Pocahontas-Style: So trägst du einen Poncho

Pünktlich zum Herbst ziehe ich jedes Jahr meinen kuscheligen Strick-Poncho aus dem Kleiderschrank. Sobald es draußen etwas kühler wird, freue ich mich über dieses durchaus praktische Fashion-Piece. Der Poncho passt einfach zu jeder Figur und lässt sich zu jedem Stil kombinieren. Aber wie genau sollten wir den tragen und was ist eigentlich der Unterschied zwischen Cape und Poncho? Wir zeigen euch heute wie du deinen Poncho á la Pocahontas-Style lässig und stilvoll trägst!

Unterschied Cape & Poncho:

Gibt es überhaupt einen Unterschied zwischen einem Cape und einem Poncho? Ja, den gibt es tatsächlich, auch wenn er nicht immer gleich auf den ersten Blick deutlich wird. Er ist klein, aber fein! Hier zum Einstieg also ein kleiner Fashion-Exkurs:

Ein Cape ist eher ein Mantel oder eine längere Jacke, der einen weiten Schnitt besitzt und aus einem eleganten Webstoff gefertigt wurde. Ein Cape hat einen Kragen sowie einen Verschluss auf der Vorderseite, jedoch besitzt er keine Ärmel, sondern eine erweiterte Schulterpartie mit zwei Schlitzen.

Ein Poncho hingegen ist ein rechteckiges Tuch aus weicher Wolle in der quasi eine Öffnung für den Kopf eingearbeitet wurde.

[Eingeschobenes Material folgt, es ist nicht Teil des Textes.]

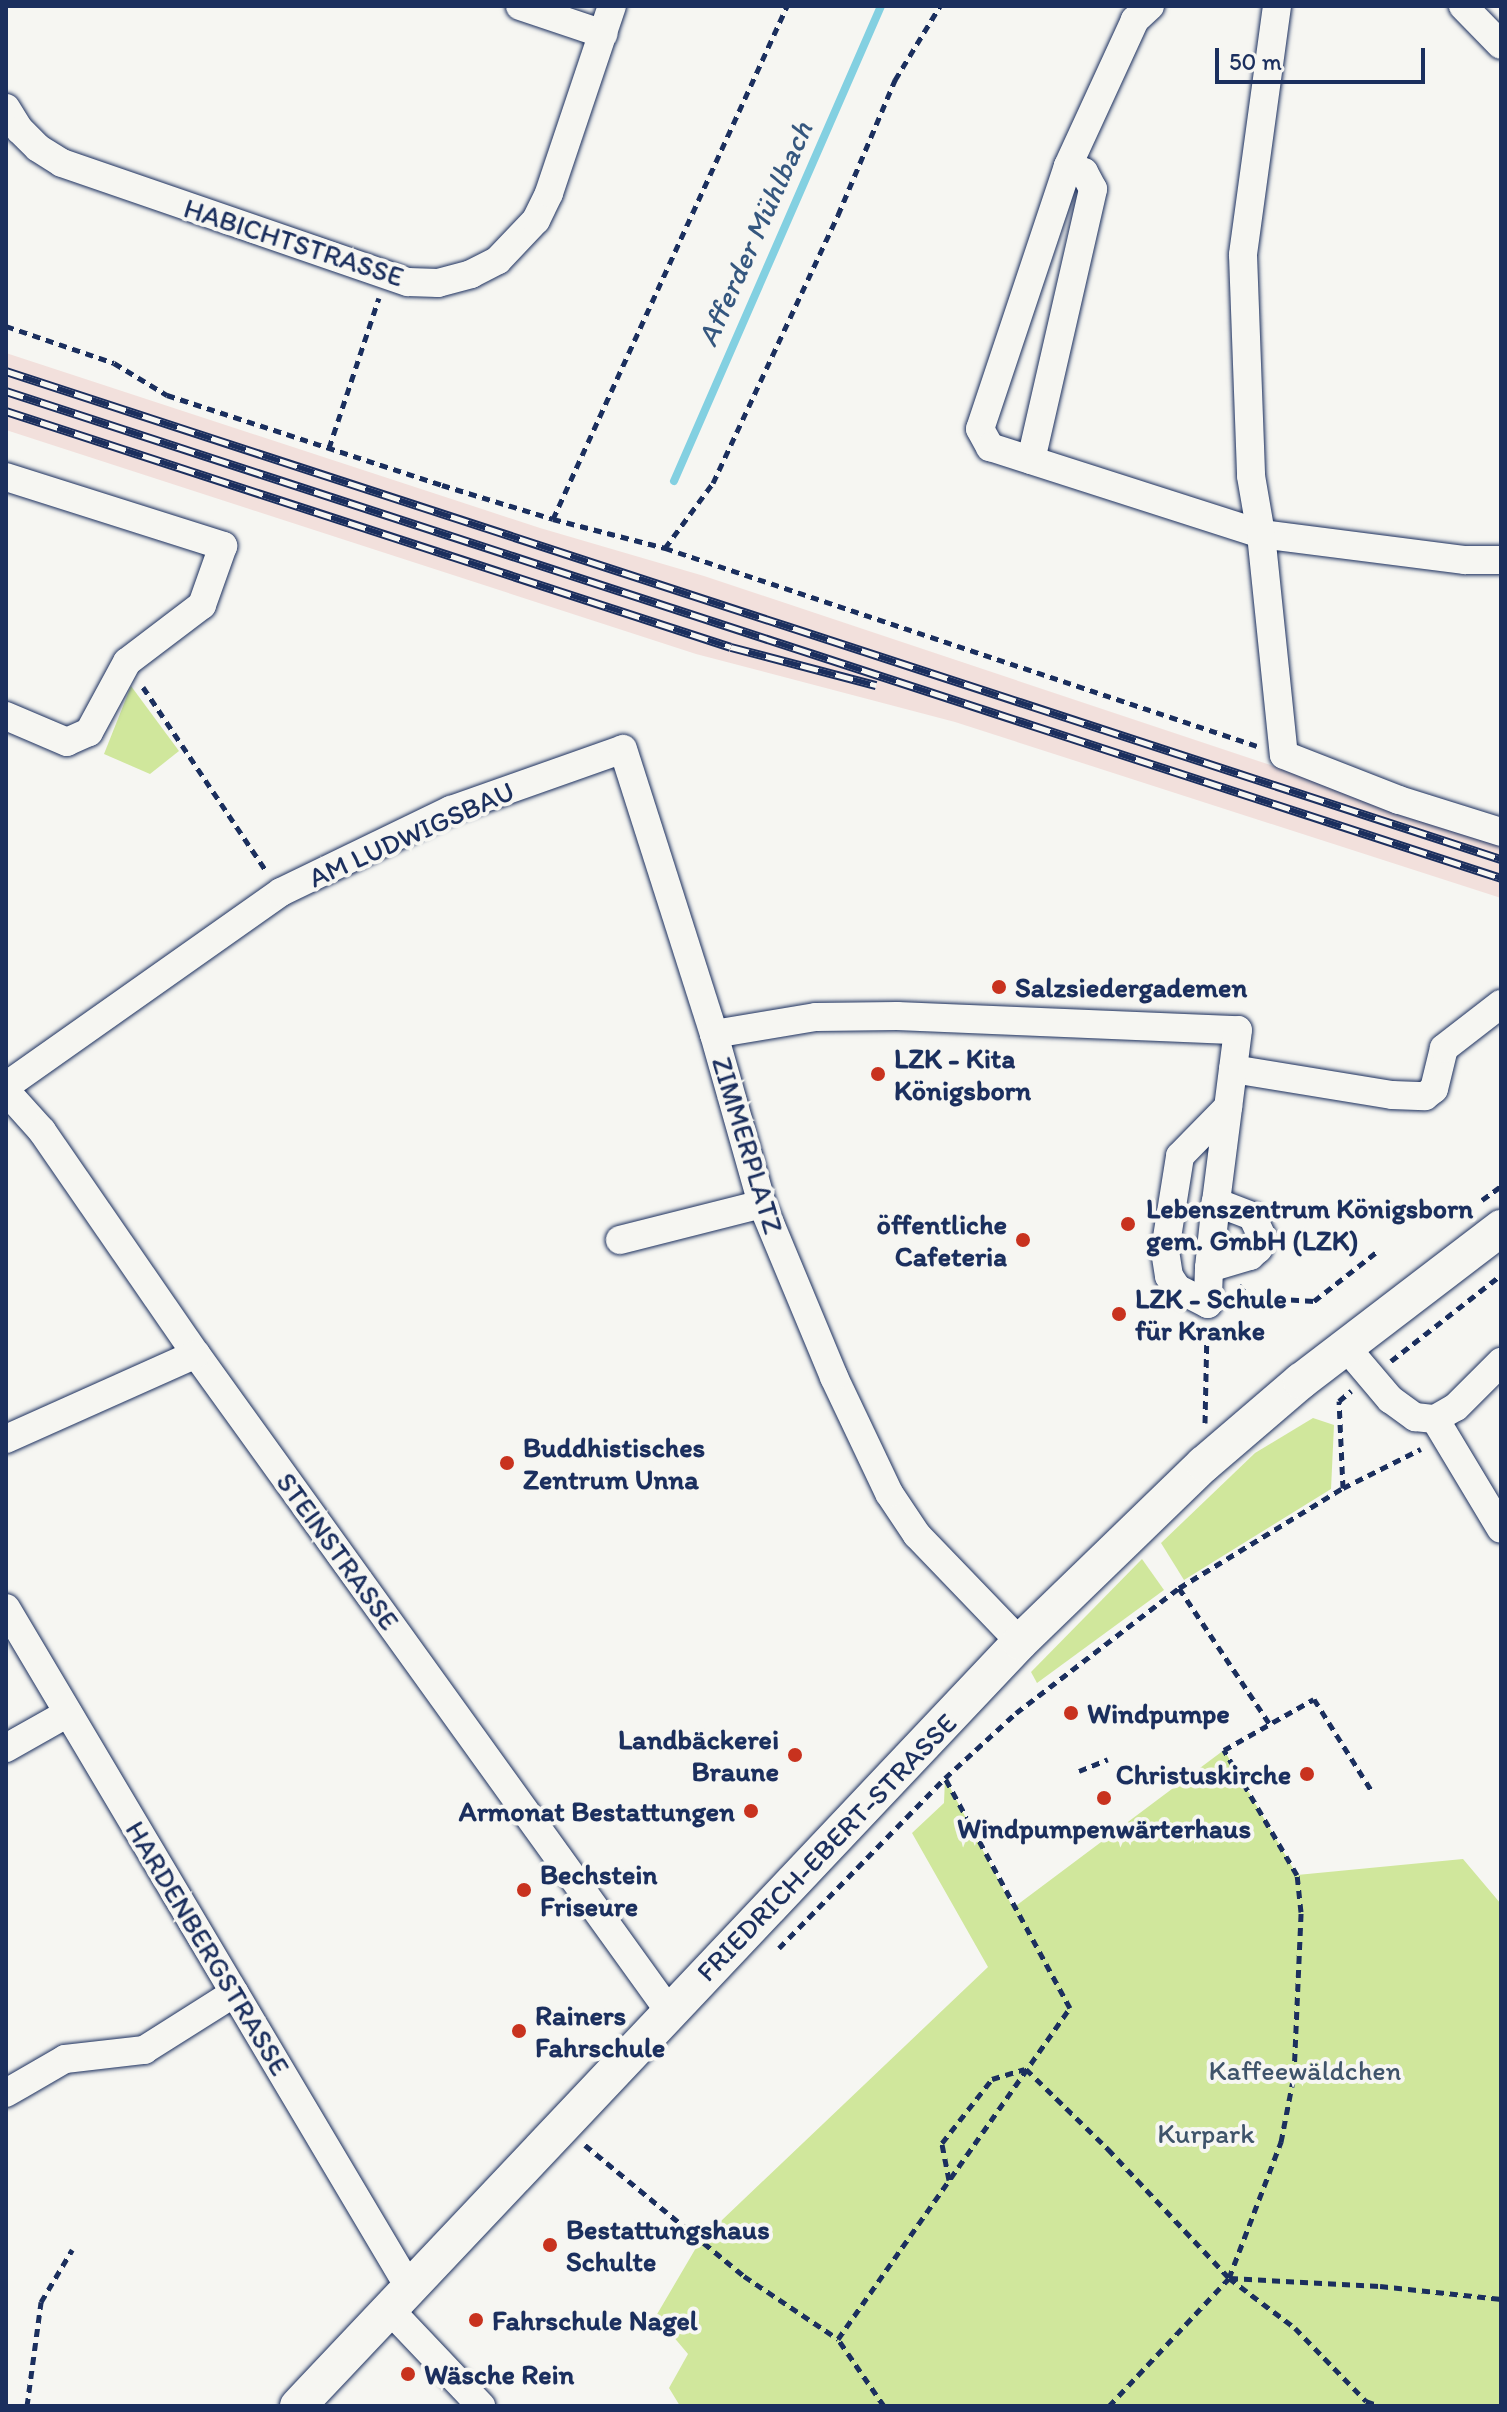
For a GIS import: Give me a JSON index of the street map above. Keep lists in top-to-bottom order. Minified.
{"streets":{"main road":["FRIEDRICH-EBERT-STRASSE"],"street":["HABICHTSTRASSE","AM LUDWIGSBAU","ZIMMERPLATZ","STEINSTRASSE","HARDENBERGSTRASSE"]},"crossings":[["AM LUDWIGSBAU","ZIMMERPLATZ"],["AM LUDWIGSBAU","STEINSTRASSE"],["ZIMMERPLATZ","FRIEDRICH-EBERT-STRASSE"],["STEINSTRASSE","FRIEDRICH-EBERT-STRASSE"],["FRIEDRICH-EBERT-STRASSE","HARDENBERGSTRASSE"]],"water":["Afferder Mühlbach"],"parks":["Kaffeewäldchen","Kurpark"],"places":["Salzsiedergademen","LZK - Kita Königsborn","Lebenszentrum Königsborn gem. GmbH (LZK)","öffentliche Cafeteria","LZK - Schule für Kranke","Buddhistisches Zentrum Unna","Windpumpe","Landbäckerei Braune","Christuskirche","Windpumpenwärterhaus","Armonat Bestattungen","Bechstein Friseure","Rainers Fahrschule","Bestattungshaus Schulte","Fahrschule Nagel","Wäsche Rein"],"scale_bar":"50 m"}
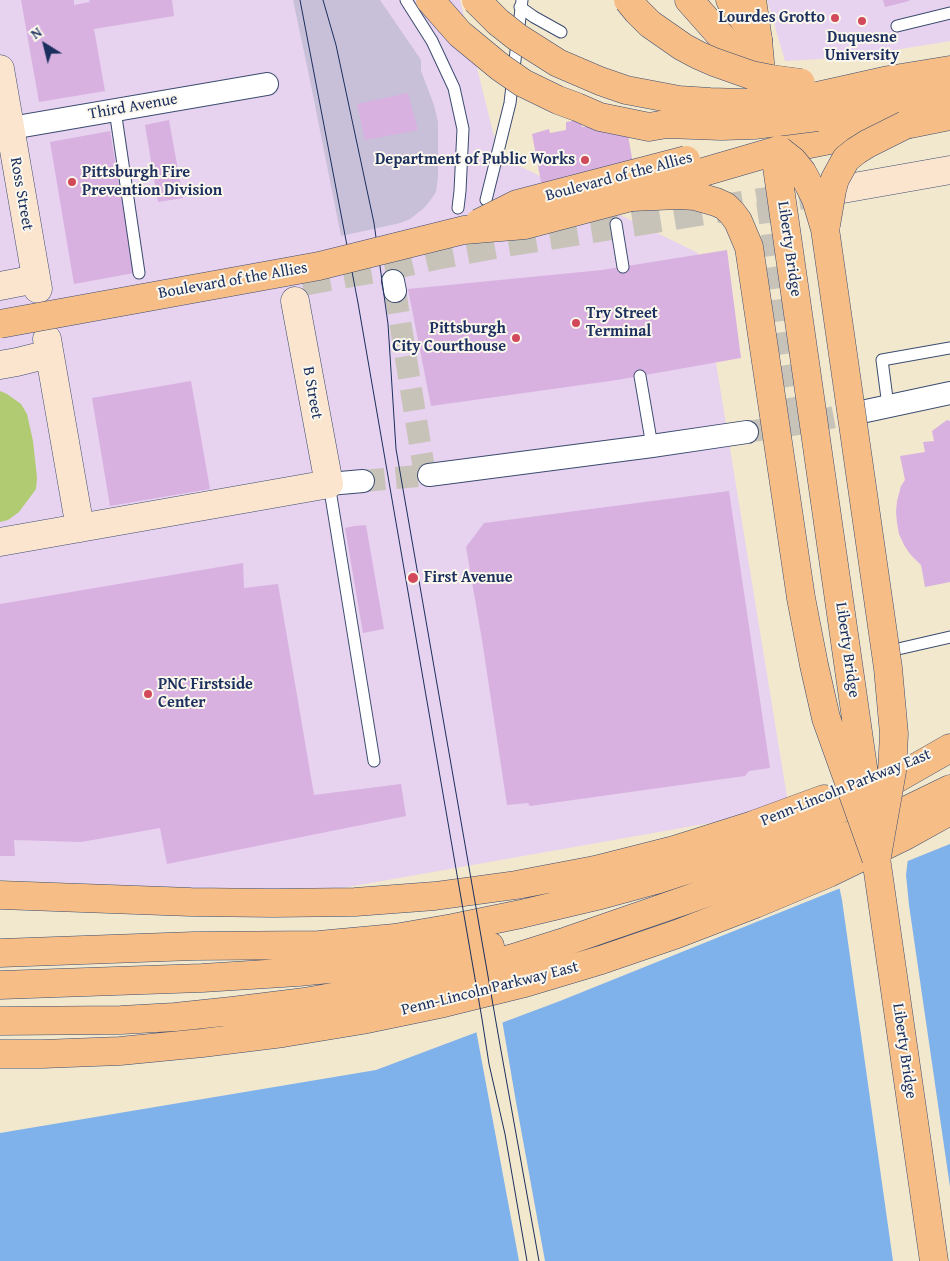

Er fällt locker über die Schultern und kann verschiedene Designs besitzen – zum Beispiel mit Fransen.

Zu welchem Figurentyp passt ein Poncho?

Meiner Meinung nach passt ein Poncho zu wirklich jeder Figur und jeder Stilrichtung – wenn man ihn richtig kombiniert und dabei ein paar kleine Tipps und Tricks beachtet!

Frauen mit einer breiteren Hüfte sollten darauf achten, dass beim Tragen eines Ponchos die breiteste Stelle auf Taillenhöhe sitzt. Das verhindert, dass die Hüften optisch noch breiter wirken. Perfekter Fashion-Trick: Den Poncho mit einem Gürtel stylen, dadurch kommt die schmale Taille noch besser zur Geltung und der Look wird zum absoluten Eyecatcher. Modeliebhaberinnen, die einem sogenannten H-Typ entsprechen, sollten einen Poncho wählen, der locker und lässig über die Schultern geworfen wird. Gerne auch mit verspielten Details wie Fransen. Jede Frau hat doch irgendwo ihre vermeintliche Problemzone, die lässt sich mit einem Poncho perfekt kaschieren. Ein weiblicher O-Typ sollte bei der Wahl des Ponchos lieber auf einen langen Poncho setzen, der am Saum ein Muster aufweist. Dies lenkt den Blick optisch nach unten und lenkt dementsprechend von der angeblichen Problemzone ab. Kleine Frauen sollten eher vorsichtig sein und einen Poncho wählen, der kürzer geschnitten ist, damit sie nicht von der Masse an Stoff und Fransen verschlungen werden und es aussieht als hätten sie sich eine Decke umgeworfen.

Styling-Tipps:

Ich liebe Ponchos! Für die kommenden Herbsttage habe ich schon einige Outfit Inspirationen. An Kombinationsmöglichkeiten mangelt es mir also mit Sicherheit nicht. Du kannst einen Poncho alltagstauglich zu einer schlichten schmalen Jeans und einem kuscheligen Strickpullover stylen. Fertig ist das ideale Herbst-Outfit! Ist es noch nicht ganz so kalt draußen, dann eignet sich ein Poncho auch perfekt als Jackenersatz. Wird es dann doch etwas kühler, dann einfach eine coole Lederjacke unter darunter stylen. Wichtig ist nur, dass du zu dem weiten Poncho immer eine schmale Hose oder Rock kombinierst, dadurch wirkt dein Look ausgeglichener und nicht zu oversized! Bei den Schuhen lieber zu einem hohen Absatz greifen wie zu Stiefeln, Booties oder sogar Pumps aus Wildleder. Die weite Form des Ponchos verkürzt optisch den Oberkörper, daher sollte unten mit ein paar Zentimetern nachgeholfen werden.